* **EXERCISE INSTRUCTIONS**
Search the data for the string "round" and copy each line in which it appears.

(Stored data)
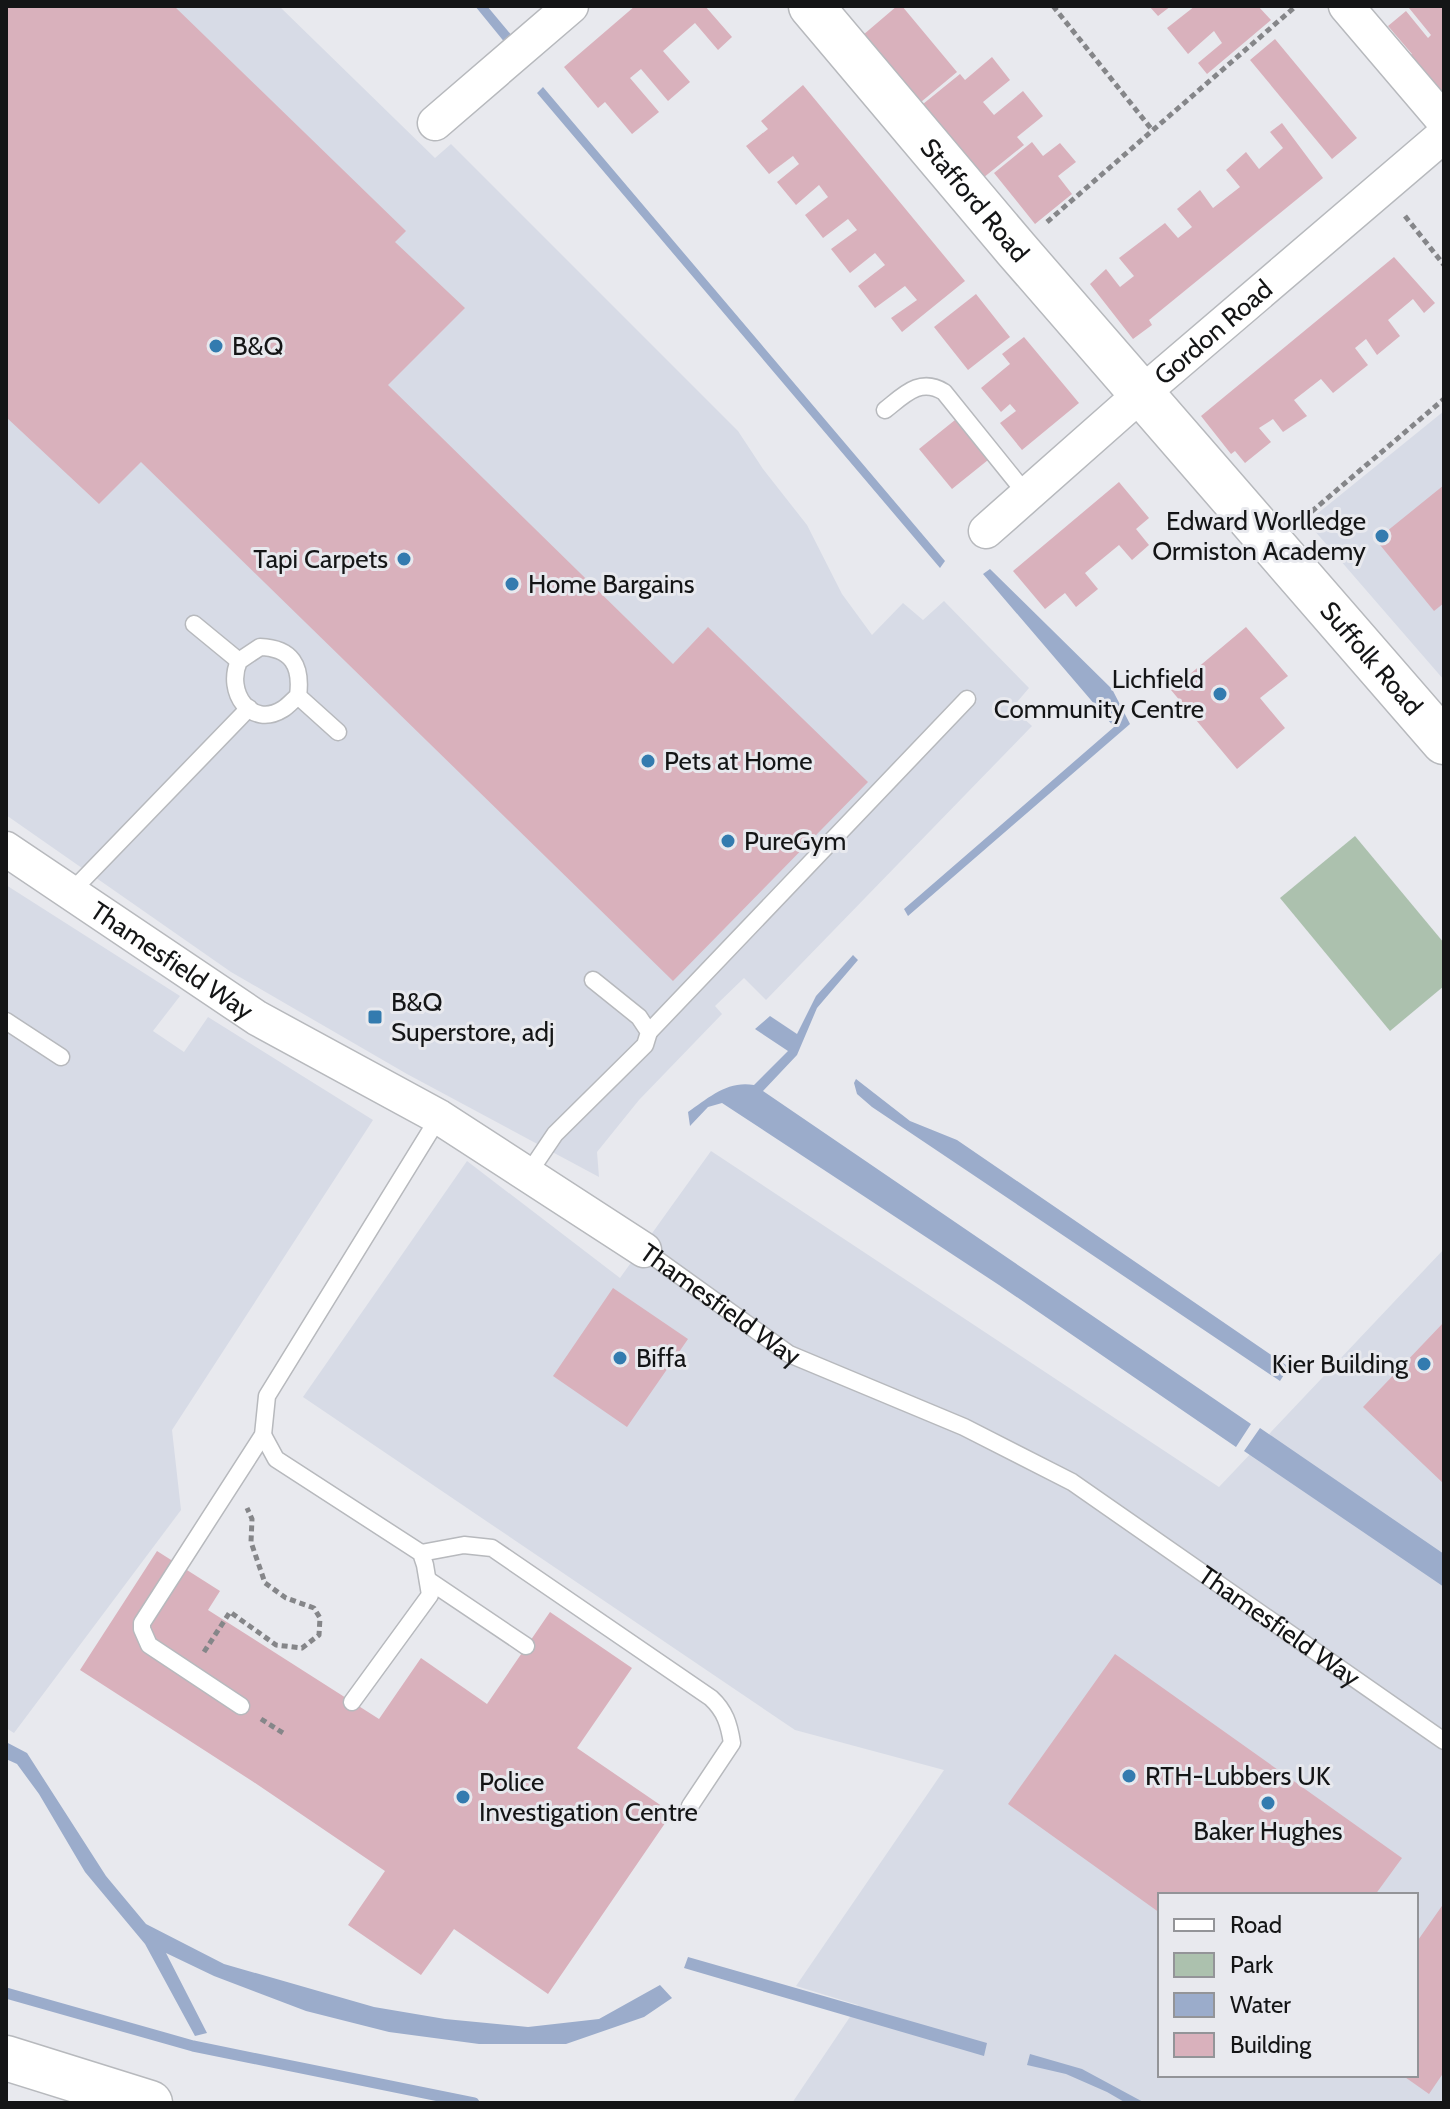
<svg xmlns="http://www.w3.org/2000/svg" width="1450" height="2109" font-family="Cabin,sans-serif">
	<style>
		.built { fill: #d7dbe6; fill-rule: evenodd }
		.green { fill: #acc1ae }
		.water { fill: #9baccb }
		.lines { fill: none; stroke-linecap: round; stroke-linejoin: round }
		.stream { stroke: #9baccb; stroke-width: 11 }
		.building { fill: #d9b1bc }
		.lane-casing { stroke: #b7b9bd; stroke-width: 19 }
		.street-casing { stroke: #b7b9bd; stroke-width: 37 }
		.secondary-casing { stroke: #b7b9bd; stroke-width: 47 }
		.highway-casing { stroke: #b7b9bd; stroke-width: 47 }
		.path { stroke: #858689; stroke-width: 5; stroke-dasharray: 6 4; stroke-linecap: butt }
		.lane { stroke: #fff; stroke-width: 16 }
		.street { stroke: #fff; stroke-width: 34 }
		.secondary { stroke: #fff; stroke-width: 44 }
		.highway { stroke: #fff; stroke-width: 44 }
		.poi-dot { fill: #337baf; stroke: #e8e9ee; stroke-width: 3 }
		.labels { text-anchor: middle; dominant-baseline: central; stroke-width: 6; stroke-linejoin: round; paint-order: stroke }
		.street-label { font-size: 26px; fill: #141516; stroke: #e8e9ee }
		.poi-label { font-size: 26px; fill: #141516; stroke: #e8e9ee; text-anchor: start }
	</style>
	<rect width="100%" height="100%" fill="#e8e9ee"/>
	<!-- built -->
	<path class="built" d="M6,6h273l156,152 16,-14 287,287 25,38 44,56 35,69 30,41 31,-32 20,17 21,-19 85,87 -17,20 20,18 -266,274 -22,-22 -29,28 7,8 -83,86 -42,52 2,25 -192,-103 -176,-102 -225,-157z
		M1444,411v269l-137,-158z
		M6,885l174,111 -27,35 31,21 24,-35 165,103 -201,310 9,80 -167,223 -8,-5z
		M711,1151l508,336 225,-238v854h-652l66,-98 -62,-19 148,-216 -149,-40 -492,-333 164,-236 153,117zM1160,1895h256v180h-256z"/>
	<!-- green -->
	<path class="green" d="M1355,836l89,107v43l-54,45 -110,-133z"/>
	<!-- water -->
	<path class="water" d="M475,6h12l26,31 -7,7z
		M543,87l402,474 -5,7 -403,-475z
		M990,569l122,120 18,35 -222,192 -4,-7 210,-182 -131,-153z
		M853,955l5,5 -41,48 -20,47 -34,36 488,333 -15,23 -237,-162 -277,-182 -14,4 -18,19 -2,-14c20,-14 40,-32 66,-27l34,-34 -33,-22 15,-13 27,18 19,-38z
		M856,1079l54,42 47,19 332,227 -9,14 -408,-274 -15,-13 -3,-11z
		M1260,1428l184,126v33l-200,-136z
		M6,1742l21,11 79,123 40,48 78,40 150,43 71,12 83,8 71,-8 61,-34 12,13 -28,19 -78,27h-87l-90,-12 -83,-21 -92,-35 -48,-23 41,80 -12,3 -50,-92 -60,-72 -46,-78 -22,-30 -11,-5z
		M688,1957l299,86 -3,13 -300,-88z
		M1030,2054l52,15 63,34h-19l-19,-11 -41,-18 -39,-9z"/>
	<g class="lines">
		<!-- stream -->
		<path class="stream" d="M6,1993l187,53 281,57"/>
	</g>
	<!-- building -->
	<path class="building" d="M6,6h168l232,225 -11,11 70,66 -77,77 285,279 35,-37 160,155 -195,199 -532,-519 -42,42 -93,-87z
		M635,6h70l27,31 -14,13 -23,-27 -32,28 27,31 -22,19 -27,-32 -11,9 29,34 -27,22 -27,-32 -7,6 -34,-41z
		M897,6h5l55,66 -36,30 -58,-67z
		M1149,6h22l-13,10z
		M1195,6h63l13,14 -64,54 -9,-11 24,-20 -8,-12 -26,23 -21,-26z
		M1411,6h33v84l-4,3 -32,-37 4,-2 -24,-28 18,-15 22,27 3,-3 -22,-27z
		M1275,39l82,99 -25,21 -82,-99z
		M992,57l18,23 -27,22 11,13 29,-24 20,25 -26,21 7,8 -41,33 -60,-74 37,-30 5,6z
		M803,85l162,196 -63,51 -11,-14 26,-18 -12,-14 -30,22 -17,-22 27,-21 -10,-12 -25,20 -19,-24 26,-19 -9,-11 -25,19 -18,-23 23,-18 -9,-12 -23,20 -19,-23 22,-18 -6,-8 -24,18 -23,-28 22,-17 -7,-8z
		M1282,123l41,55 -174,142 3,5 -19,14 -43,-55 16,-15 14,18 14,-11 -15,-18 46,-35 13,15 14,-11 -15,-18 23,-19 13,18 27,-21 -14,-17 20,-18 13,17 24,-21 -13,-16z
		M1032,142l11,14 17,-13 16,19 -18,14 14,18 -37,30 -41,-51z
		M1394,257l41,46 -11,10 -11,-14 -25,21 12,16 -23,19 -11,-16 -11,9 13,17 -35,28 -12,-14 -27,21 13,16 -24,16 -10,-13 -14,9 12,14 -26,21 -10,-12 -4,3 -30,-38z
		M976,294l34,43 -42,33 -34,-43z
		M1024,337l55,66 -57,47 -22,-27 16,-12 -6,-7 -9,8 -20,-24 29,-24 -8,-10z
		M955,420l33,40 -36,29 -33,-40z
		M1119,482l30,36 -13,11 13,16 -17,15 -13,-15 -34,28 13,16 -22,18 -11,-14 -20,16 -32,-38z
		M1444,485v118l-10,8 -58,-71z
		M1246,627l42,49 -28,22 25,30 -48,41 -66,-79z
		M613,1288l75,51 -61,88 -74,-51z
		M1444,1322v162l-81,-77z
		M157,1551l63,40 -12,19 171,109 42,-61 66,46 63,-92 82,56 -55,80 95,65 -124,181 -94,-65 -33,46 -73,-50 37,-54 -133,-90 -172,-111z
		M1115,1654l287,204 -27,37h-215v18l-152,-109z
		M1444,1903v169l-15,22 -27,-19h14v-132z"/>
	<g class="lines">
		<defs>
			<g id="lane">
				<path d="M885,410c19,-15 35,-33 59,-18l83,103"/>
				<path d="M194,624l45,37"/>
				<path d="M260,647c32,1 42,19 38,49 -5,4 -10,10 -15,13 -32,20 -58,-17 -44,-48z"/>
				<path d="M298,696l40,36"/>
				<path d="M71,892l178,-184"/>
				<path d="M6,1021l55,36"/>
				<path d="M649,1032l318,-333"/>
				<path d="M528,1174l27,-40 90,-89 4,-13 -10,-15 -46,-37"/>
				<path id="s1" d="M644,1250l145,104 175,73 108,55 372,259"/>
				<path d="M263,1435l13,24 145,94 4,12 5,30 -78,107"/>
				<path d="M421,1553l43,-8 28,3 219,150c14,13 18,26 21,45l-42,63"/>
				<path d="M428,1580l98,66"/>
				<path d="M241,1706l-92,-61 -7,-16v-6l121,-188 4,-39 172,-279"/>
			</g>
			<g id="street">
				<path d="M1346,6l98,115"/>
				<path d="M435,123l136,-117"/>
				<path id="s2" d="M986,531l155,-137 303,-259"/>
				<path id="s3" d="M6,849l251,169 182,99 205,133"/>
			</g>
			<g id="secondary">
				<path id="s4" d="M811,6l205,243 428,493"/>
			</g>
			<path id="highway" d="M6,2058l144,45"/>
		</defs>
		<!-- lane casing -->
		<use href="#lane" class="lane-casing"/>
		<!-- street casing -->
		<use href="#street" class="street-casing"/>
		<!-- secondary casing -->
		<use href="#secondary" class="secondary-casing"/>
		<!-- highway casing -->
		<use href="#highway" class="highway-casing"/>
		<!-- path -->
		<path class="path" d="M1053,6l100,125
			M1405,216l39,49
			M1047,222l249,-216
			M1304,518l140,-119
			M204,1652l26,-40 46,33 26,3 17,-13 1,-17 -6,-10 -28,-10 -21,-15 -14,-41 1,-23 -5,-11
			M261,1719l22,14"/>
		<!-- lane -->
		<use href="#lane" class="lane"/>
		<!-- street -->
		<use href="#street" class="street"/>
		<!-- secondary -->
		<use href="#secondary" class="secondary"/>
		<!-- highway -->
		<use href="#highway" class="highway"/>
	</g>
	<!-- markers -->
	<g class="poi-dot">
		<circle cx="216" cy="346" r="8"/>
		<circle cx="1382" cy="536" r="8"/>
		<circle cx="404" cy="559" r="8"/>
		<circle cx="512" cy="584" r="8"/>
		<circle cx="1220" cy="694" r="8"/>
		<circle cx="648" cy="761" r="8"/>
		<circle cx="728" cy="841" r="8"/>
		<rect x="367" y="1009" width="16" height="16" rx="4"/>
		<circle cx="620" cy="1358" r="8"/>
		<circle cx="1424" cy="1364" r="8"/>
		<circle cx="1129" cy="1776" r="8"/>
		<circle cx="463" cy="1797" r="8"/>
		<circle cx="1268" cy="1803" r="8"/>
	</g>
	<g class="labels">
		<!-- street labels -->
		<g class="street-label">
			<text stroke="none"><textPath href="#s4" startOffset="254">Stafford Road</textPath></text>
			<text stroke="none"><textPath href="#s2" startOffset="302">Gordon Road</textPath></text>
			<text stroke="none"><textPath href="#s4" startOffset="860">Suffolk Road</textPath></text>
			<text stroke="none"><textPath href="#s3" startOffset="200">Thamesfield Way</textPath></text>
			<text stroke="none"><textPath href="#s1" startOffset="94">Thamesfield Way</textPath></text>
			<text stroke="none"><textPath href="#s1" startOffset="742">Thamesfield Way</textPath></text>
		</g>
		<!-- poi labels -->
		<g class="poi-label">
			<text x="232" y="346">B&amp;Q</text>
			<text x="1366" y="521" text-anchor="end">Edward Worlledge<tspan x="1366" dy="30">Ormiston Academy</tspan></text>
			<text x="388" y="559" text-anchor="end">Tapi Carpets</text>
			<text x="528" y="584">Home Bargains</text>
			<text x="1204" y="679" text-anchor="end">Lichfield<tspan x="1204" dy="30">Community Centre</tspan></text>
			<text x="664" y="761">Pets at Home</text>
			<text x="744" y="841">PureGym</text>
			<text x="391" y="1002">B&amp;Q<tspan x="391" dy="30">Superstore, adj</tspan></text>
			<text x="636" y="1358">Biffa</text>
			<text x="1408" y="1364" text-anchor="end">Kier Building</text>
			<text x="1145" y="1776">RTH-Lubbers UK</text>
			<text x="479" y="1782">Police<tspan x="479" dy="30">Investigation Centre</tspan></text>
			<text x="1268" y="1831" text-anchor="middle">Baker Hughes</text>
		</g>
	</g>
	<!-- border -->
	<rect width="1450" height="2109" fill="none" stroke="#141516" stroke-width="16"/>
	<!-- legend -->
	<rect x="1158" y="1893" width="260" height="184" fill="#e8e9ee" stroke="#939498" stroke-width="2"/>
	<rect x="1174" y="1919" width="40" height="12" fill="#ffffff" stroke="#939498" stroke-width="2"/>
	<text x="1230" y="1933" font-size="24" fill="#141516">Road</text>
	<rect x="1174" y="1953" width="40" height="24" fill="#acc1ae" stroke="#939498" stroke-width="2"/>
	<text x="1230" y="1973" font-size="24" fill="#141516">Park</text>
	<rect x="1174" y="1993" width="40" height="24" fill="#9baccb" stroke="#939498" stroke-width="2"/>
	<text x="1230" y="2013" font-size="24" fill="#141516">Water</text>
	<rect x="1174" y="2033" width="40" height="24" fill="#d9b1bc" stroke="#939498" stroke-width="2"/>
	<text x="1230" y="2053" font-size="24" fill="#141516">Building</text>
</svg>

* **THE ANSWER**
		.lines { fill: none; stroke-linecap: round; stroke-linejoin: round }
		.labels { text-anchor: middle; dominant-baseline: central; stroke-width: 6; stroke-linejoin: round; paint-order: stroke }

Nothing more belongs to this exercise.